● **What you will do**
Write the entries out in full, matching them exactly.
(Dataset entries Opens)
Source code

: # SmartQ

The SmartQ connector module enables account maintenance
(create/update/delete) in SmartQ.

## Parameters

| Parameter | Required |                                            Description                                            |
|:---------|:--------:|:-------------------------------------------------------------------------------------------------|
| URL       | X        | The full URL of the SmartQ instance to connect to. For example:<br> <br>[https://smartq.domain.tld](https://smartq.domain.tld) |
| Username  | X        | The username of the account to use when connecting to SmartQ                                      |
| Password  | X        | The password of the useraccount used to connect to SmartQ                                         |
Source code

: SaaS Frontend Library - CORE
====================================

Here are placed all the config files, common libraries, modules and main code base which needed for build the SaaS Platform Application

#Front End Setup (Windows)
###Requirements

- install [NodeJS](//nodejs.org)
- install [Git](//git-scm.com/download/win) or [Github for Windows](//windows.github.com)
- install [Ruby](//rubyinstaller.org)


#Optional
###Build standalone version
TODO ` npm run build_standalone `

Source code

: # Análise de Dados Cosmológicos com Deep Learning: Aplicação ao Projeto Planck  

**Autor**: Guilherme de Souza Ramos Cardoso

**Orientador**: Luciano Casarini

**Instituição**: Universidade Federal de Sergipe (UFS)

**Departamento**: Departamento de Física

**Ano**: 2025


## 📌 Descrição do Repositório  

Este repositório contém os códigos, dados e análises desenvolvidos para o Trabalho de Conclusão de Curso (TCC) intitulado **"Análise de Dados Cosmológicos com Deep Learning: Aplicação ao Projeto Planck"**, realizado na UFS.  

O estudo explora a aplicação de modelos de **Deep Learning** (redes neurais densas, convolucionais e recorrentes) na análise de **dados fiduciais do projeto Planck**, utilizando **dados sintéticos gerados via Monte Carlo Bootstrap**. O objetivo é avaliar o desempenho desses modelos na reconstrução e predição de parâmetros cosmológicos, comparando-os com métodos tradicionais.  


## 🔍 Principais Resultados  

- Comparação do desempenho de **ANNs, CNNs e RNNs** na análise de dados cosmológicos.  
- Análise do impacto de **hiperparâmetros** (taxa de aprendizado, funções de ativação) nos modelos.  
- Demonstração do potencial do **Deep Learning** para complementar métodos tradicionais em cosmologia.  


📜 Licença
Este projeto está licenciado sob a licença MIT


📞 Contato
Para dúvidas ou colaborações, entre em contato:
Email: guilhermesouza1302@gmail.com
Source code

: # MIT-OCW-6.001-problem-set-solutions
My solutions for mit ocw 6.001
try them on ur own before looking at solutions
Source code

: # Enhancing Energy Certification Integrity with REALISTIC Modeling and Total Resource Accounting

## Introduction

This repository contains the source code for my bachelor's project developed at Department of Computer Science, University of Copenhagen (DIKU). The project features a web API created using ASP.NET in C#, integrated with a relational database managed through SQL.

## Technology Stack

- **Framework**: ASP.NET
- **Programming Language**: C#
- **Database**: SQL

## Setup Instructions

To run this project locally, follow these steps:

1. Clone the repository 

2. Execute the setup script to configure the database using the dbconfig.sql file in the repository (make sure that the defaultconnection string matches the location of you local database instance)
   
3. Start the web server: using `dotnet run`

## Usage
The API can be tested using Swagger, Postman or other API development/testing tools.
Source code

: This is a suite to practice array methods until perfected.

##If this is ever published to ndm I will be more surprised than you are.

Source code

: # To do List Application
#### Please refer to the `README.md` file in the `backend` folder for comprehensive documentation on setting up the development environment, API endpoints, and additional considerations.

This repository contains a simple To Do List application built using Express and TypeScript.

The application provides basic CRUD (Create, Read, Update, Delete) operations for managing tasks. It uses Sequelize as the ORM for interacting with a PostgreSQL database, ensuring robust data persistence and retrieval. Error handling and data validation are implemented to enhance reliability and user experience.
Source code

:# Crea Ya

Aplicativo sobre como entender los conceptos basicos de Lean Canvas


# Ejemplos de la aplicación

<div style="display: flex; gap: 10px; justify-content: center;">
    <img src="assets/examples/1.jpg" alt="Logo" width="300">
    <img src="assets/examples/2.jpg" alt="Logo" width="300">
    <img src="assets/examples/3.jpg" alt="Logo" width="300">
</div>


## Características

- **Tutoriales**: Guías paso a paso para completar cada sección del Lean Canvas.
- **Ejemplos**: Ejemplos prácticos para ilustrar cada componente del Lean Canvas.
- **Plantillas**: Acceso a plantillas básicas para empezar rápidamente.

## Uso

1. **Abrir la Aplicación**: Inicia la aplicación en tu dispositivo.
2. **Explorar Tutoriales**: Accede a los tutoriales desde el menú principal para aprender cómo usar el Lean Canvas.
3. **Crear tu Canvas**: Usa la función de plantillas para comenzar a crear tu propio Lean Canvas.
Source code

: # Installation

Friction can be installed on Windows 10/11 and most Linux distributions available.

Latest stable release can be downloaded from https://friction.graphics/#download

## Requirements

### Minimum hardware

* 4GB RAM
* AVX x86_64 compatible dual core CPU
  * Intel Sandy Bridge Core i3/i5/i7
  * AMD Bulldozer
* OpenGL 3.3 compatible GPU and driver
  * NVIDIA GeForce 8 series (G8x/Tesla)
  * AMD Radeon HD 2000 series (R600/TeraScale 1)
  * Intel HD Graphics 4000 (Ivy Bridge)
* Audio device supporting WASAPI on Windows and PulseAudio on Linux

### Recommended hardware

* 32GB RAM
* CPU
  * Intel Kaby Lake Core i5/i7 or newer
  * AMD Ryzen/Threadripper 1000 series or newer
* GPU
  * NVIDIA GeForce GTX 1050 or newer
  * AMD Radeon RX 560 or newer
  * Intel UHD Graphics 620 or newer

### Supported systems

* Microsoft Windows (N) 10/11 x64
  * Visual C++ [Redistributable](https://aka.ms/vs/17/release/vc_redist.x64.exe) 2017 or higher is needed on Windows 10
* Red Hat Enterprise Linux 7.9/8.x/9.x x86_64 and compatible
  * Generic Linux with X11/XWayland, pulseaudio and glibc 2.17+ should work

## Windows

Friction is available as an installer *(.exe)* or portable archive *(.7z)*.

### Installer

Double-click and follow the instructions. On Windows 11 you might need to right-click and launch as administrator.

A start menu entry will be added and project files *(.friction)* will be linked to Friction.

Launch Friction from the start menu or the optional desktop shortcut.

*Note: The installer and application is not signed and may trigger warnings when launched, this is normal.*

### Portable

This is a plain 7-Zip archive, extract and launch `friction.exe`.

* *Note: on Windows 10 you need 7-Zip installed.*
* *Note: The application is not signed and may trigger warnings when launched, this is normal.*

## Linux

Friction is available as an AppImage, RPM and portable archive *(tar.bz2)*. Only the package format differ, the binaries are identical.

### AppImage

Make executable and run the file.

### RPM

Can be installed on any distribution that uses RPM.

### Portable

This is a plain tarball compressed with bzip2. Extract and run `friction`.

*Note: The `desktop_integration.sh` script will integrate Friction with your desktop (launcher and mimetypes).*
(Dataset entries Closes)
● **Result of the exercise**
Source code

: # SmartQ

The SmartQ connector module enables account maintenance
(create/update/delete) in SmartQ.

## Parameters

| Parameter | Required |                                            Description                                            |
|:---------|:--------:|:-------------------------------------------------------------------------------------------------|
| URL       | X        | The full URL of the SmartQ instance to connect to. For example:<br> <br>[https://smartq.domain.tld](https://smartq.domain.tld) |
| Username  | X        | The username of the account to use when connecting to SmartQ                                      |
| Password  | X        | The password of the useraccount used to connect to SmartQ                                         |
Source code

: SaaS Frontend Library - CORE
====================================

Here are placed all the config files, common libraries, modules and main code base which needed for build the SaaS Platform Application

#Front End Setup (Windows)
###Requirements

- install [NodeJS](//nodejs.org)
- install [Git](//git-scm.com/download/win) or [Github for Windows](//windows.github.com)
- install [Ruby](//rubyinstaller.org)


#Optional
###Build standalone version
TODO ` npm run build_standalone `

Source code

: # Análise de Dados Cosmológicos com Deep Learning: Aplicação ao Projeto Planck  

**Autor**: Guilherme de Souza Ramos Cardoso

**Orientador**: Luciano Casarini

**Instituição**: Universidade Federal de Sergipe (UFS)

**Departamento**: Departamento de Física

**Ano**: 2025


## 📌 Descrição do Repositório  

Este repositório contém os códigos, dados e análises desenvolvidos para o Trabalho de Conclusão de Curso (TCC) intitulado **"Análise de Dados Cosmológicos com Deep Learning: Aplicação ao Projeto Planck"**, realizado na UFS.  

O estudo explora a aplicação de modelos de **Deep Learning** (redes neurais densas, convolucionais e recorrentes) na análise de **dados fiduciais do projeto Planck**, utilizando **dados sintéticos gerados via Monte Carlo Bootstrap**. O objetivo é avaliar o desempenho desses modelos na reconstrução e predição de parâmetros cosmológicos, comparando-os com métodos tradicionais.  


## 🔍 Principais Resultados  

- Comparação do desempenho de **ANNs, CNNs e RNNs** na análise de dados cosmológicos.  
- Análise do impacto de **hiperparâmetros** (taxa de aprendizado, funções de ativação) nos modelos.  
- Demonstração do potencial do **Deep Learning** para complementar métodos tradicionais em cosmologia.  


📜 Licença
Este projeto está licenciado sob a licença MIT


📞 Contato
Para dúvidas ou colaborações, entre em contato:
Email: guilhermesouza1302@gmail.com
Source code

: # MIT-OCW-6.001-problem-set-solutions
My solutions for mit ocw 6.001
try them on ur own before looking at solutions
Source code

: # Enhancing Energy Certification Integrity with REALISTIC Modeling and Total Resource Accounting

## Introduction

This repository contains the source code for my bachelor's project developed at Department of Computer Science, University of Copenhagen (DIKU). The project features a web API created using ASP.NET in C#, integrated with a relational database managed through SQL.

## Technology Stack

- **Framework**: ASP.NET
- **Programming Language**: C#
- **Database**: SQL

## Setup Instructions

To run this project locally, follow these steps:

1. Clone the repository 

2. Execute the setup script to configure the database using the dbconfig.sql file in the repository (make sure that the defaultconnection string matches the location of you local database instance)
   
3. Start the web server: using `dotnet run`

## Usage
The API can be tested using Swagger, Postman or other API development/testing tools.
Source code

: This is a suite to practice array methods until perfected.

##If this is ever published to ndm I will be more surprised than you are.

Source code

: # To do List Application
#### Please refer to the `README.md` file in the `backend` folder for comprehensive documentation on setting up the development environment, API endpoints, and additional considerations.

This repository contains a simple To Do List application built using Express and TypeScript.

The application provides basic CRUD (Create, Read, Update, Delete) operations for managing tasks. It uses Sequelize as the ORM for interacting with a PostgreSQL database, ensuring robust data persistence and retrieval. Error handling and data validation are implemented to enhance reliability and user experience.
Source code

:# Crea Ya

Aplicativo sobre como entender los conceptos basicos de Lean Canvas


# Ejemplos de la aplicación

<div style="display: flex; gap: 10px; justify-content: center;">
    <img src="assets/examples/1.jpg" alt="Logo" width="300">
    <img src="assets/examples/2.jpg" alt="Logo" width="300">
    <img src="assets/examples/3.jpg" alt="Logo" width="300">
</div>


## Características

- **Tutoriales**: Guías paso a paso para completar cada sección del Lean Canvas.
- **Ejemplos**: Ejemplos prácticos para ilustrar cada componente del Lean Canvas.
- **Plantillas**: Acceso a plantillas básicas para empezar rápidamente.

## Uso

1. **Abrir la Aplicación**: Inicia la aplicación en tu dispositivo.
2. **Explorar Tutoriales**: Accede a los tutoriales desde el menú principal para aprender cómo usar el Lean Canvas.
3. **Crear tu Canvas**: Usa la función de plantillas para comenzar a crear tu propio Lean Canvas.
Source code

: # Installation

Friction can be installed on Windows 10/11 and most Linux distributions available.

Latest stable release can be downloaded from https://friction.graphics/#download

## Requirements

### Minimum hardware

* 4GB RAM
* AVX x86_64 compatible dual core CPU
  * Intel Sandy Bridge Core i3/i5/i7
  * AMD Bulldozer
* OpenGL 3.3 compatible GPU and driver
  * NVIDIA GeForce 8 series (G8x/Tesla)
  * AMD Radeon HD 2000 series (R600/TeraScale 1)
  * Intel HD Graphics 4000 (Ivy Bridge)
* Audio device supporting WASAPI on Windows and PulseAudio on Linux

### Recommended hardware

* 32GB RAM
* CPU
  * Intel Kaby Lake Core i5/i7 or newer
  * AMD Ryzen/Threadripper 1000 series or newer
* GPU
  * NVIDIA GeForce GTX 1050 or newer
  * AMD Radeon RX 560 or newer
  * Intel UHD Graphics 620 or newer

### Supported systems

* Microsoft Windows (N) 10/11 x64
  * Visual C++ [Redistributable](https://aka.ms/vs/17/release/vc_redist.x64.exe) 2017 or higher is needed on Windows 10
* Red Hat Enterprise Linux 7.9/8.x/9.x x86_64 and compatible
  * Generic Linux with X11/XWayland, pulseaudio and glibc 2.17+ should work

## Windows

Friction is available as an installer *(.exe)* or portable archive *(.7z)*.

### Installer

Double-click and follow the instructions. On Windows 11 you might need to right-click and launch as administrator.

A start menu entry will be added and project files *(.friction)* will be linked to Friction.

Launch Friction from the start menu or the optional desktop shortcut.

*Note: The installer and application is not signed and may trigger warnings when launched, this is normal.*

### Portable

This is a plain 7-Zip archive, extract and launch `friction.exe`.

* *Note: on Windows 10 you need 7-Zip installed.*
* *Note: The application is not signed and may trigger warnings when launched, this is normal.*

## Linux

Friction is available as an AppImage, RPM and portable archive *(tar.bz2)*. Only the package format differ, the binaries are identical.

### AppImage

Make executable and run the file.

### RPM

Can be installed on any distribution that uses RPM.

### Portable

This is a plain tarball compressed with bzip2. Extract and run `friction`.

*Note: The `desktop_integration.sh` script will integrate Friction with your desktop (launcher and mimetypes).*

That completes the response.